**What the exercise asks**
Below are some records. Write out exactly their lines from the one with "thumb tip: (220, 230)" through the one with "ring mcp: (289, 269)", and leave the pictures behind.

**Dataset extract**
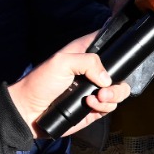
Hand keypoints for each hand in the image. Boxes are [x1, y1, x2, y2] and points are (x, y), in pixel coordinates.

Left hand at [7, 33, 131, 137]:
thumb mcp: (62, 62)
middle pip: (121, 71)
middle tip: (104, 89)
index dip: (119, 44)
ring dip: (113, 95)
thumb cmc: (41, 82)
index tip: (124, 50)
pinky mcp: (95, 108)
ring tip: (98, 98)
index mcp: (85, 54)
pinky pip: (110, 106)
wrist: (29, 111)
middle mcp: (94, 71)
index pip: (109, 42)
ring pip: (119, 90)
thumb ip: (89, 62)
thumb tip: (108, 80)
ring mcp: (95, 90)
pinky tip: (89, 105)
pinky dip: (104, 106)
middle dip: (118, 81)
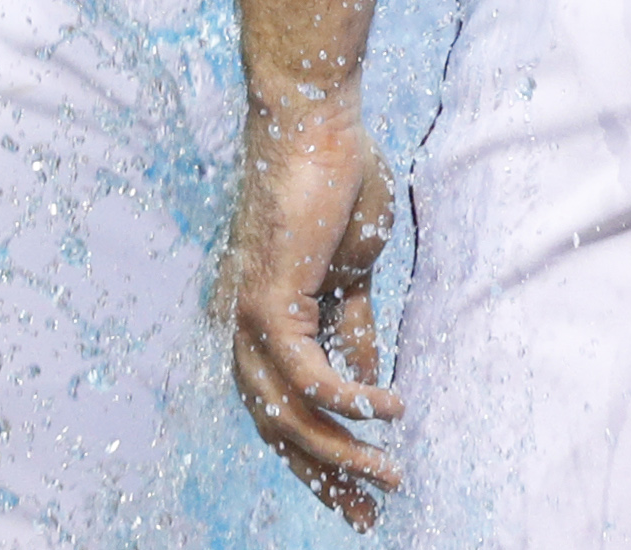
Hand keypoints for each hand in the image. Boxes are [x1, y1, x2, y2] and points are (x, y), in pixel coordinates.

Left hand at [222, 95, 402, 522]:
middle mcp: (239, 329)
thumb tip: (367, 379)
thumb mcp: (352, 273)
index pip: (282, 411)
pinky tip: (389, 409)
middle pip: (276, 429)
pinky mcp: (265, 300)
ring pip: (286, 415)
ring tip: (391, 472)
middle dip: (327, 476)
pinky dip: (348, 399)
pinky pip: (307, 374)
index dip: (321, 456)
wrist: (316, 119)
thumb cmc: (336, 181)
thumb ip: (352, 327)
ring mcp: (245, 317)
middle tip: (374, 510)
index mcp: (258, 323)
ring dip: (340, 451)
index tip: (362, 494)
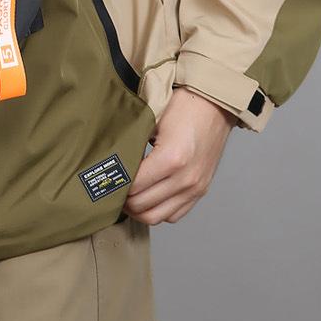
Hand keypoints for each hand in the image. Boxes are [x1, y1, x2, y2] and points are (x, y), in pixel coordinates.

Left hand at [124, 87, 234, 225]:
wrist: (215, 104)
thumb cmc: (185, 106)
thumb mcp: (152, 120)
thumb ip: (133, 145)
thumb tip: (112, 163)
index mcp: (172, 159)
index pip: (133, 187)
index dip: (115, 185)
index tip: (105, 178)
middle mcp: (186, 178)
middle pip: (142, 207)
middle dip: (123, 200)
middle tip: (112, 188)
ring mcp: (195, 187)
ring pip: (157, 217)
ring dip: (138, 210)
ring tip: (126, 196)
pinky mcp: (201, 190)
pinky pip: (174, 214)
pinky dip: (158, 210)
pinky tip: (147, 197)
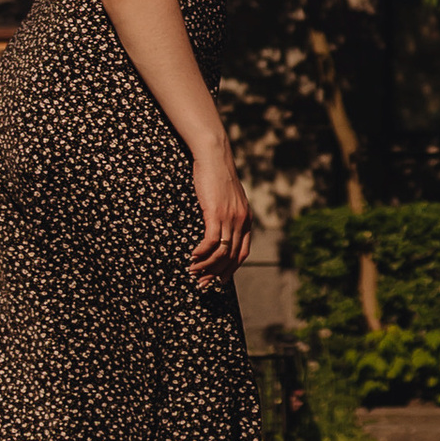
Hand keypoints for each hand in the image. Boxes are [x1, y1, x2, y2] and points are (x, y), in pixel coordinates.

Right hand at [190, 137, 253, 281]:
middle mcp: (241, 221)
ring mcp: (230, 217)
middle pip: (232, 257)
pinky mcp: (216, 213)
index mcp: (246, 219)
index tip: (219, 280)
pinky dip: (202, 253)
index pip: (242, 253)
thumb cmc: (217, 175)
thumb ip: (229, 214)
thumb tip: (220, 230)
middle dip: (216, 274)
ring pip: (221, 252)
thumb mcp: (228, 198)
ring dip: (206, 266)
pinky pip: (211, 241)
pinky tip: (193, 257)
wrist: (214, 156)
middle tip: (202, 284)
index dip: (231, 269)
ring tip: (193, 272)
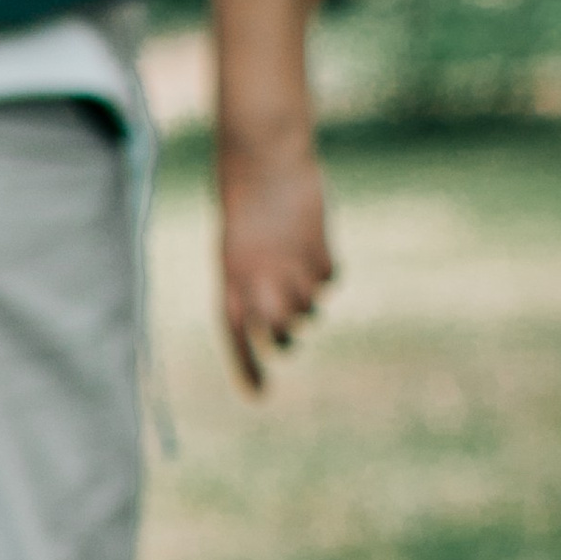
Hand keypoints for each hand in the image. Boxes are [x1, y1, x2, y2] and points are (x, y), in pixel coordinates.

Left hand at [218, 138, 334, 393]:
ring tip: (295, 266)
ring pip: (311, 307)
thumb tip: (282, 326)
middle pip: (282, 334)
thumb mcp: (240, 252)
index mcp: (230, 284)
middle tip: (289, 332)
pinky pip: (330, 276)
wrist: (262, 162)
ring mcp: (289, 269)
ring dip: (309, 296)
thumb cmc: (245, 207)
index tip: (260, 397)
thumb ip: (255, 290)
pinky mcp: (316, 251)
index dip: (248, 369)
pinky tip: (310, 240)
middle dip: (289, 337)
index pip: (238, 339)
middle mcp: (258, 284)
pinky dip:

**Written solution**
thumb tip: (220, 230)
middle dip: (216, 274)
ring pip: (221, 252)
thumb mcp: (228, 198)
ring dip: (206, 266)
pinky pip: (211, 241)
pinky tip: (193, 257)
wrist: (214, 156)
middle tip: (202, 284)
index dip: (231, 269)
ring tip: (193, 272)
Hand keypoints for each hand in the image. Boxes are [x1, y1, x2, y2] and points are (x, y), in pixel coordinates.

Left hand at [218, 138, 334, 393]:
ring tip: (295, 266)
ring pip: (311, 307)
thumb tip: (282, 326)
middle pip: (282, 334)
thumb mcp: (240, 252)
index mcp: (230, 284)
middle tip: (289, 332)
pinky pip: (330, 276)
wrist: (262, 162)
ring mcp: (289, 269)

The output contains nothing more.